I Think About This a Lot: Britney Spears’s 2001 VMA Performance

Britney Spears and Banana the snake performing at the 2001 Video Music Awards.
Photo: Getty Images

I Think About This a Lot is a series dedicated to private memes: images, videos, and other random trivia we are doomed to play forever on loop in our minds.

On September 6, 2001, Britney Spears changed the course of history when she performed “I’m a Slave 4 U” at the MTV Video Music Awards while holding an albino Burmese python.

Allow me to set the scene for those of you who foolishly don’t have this memory imprinted on your medial temporal lobe like myself: The then-19-year-old starlet appears on stage in bedazzled boy shorts and a green chiffon scarf that functions as a bra. She is in a cage with a tiger who is either animatronic or heavily sedated. Meanwhile, a dancer painted in chrome hangs from the rafters with a 25-pound snake draped over her shoulders. Flash forward to Britney Spears singing the romantic hook — “Baby, don’t you want to dance up on me” — as the chrome danseuse passes off the python, who is nicknamed Banana, to our pop princess like a seven-foot-long leathery baton. Britney doesn’t flinch. (I assume because her performing instincts quell any fight-or-flight response.) She then proceeds to do not one but three twirls with the snake resting on her shoulders, even dipping before the audience to let them touch the hem of Banana. She does all this for four eight-counts before handing Banana to a man wearing zebra-print culottes and returning to a synchronized dance sequence, all without missing a step. And, as if Britney Spears hasn’t already given the culture enough, she races up a towering platform in time to pose on-cue to the ending lyric: “It’s like that.” And, guess what, it really is like that!
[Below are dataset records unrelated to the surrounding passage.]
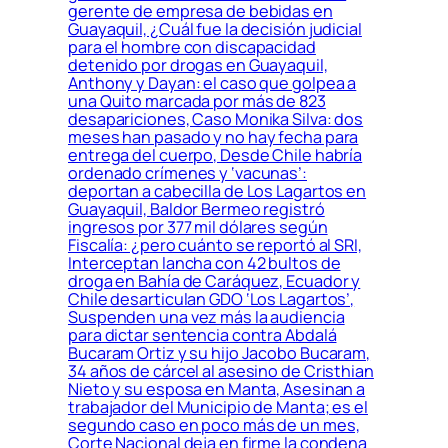
gerente de empresa de bebidas en
Guayaquil, ¿Cuál fue la decisión judicial
para el hombre con discapacidad
detenido por drogas en Guayaquil,
Anthony y Dayan: el caso que golpea a
una Quito marcada por más de 823
desapariciones, Caso Monika Silva: dos
meses han pasado y no hay fecha para
entrega del cuerpo, Desde Chile habría
ordenado crímenes y ‘vacunas’:
deportan a cabecilla de Los Lagartos en
Guayaquil, Baldor Bermeo registró
ingresos por 377 mil dólares según
Fiscalía: ¿pero cuánto se reportó al SRI,
Interceptan lancha con 42 bultos de
droga en Bahía de Caráquez, Ecuador y
Chile desarticulan GDO ‘Los Lagartos’,
Suspenden una vez más la audiencia
para dictar sentencia contra Abdalá
Bucaram Ortiz y su hijo Jacobo Bucaram,
34 años de cárcel al asesino de Cristhian
Nieto y su esposa en Manta, Asesinan a
trabajador del Municipio de Manta; es el
segundo caso en poco más de un mes,
Corte Nacional deja en firme la condena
I transcribed this from memory because I’ve been thinking about this moment in pop history every single day for the last 17 years, 6 months, and 19 days (rolling!). Feel free to fact-check me on this, but I know my Britney Jean Spears iconography like I know myself. And not since the Garden of Eden has there been a more famous snake. I have grown to appreciate that this is the most iconic animal performance since Air Bud double-dribbled his way into America’s heart. It rocks me to my core to know that Banana is somewhere surrounded by other working Burmese pythons who don’t know or appreciate what she did on that VMA stage. According to the snake’s former trainer, Mike Hano, the legendary python is still alive, spanning 15 feet and weighing more than 100 pounds (our girl is thicc). And while she may have faded into obscurity after her brief 15 minutes of fame, her presence inspired thousands of Britney imitation costumes as well as, I assume, an uptick in python purchases in Floridian pet stores.

On a more personal level, that yellow baby Burmese python changed my life forever. I was in the third grade when I first saw her performance. As someone growing up in a deeply religious household, I was forbidden from listening to any music that wasn’t recorded by the VeggieTales. Yet I was drawn to Britney Spears like Jesus was drawn to unisex sandals, because she represented everything I wasn’t — rhythmic, worldly, a white woman. Now, I have pledged to live my days as a pop star, even going as far as having recording several singles (stream “Make It Clap for Democracy“). I’ve even attempted to rent Banana on several occasions for my live performances, much to literally every venue owner’s chagrin. And, as if navigating New York health codes weren’t difficult enough, Hano informed me that Banana has recently suffered third-degree burns and has changed owners multiple times in the last few years because no one respects her worth (my words, not his).

Yet I persist on my journey to make my childhood hero, Britney Spears, proud. And if you’re wondering why? Because at 8 years old, I saw Britney Spears — and Banana — commit to doing the impossible to put on a fantastic show. And while in retrospect Britney swears she was terrified of the snake and would never put herself through the experience again, I have committed to living fearlessly and processing the imminent danger I’ve put myself in after the fact. That’s the Britney way, and that’s the Banana way.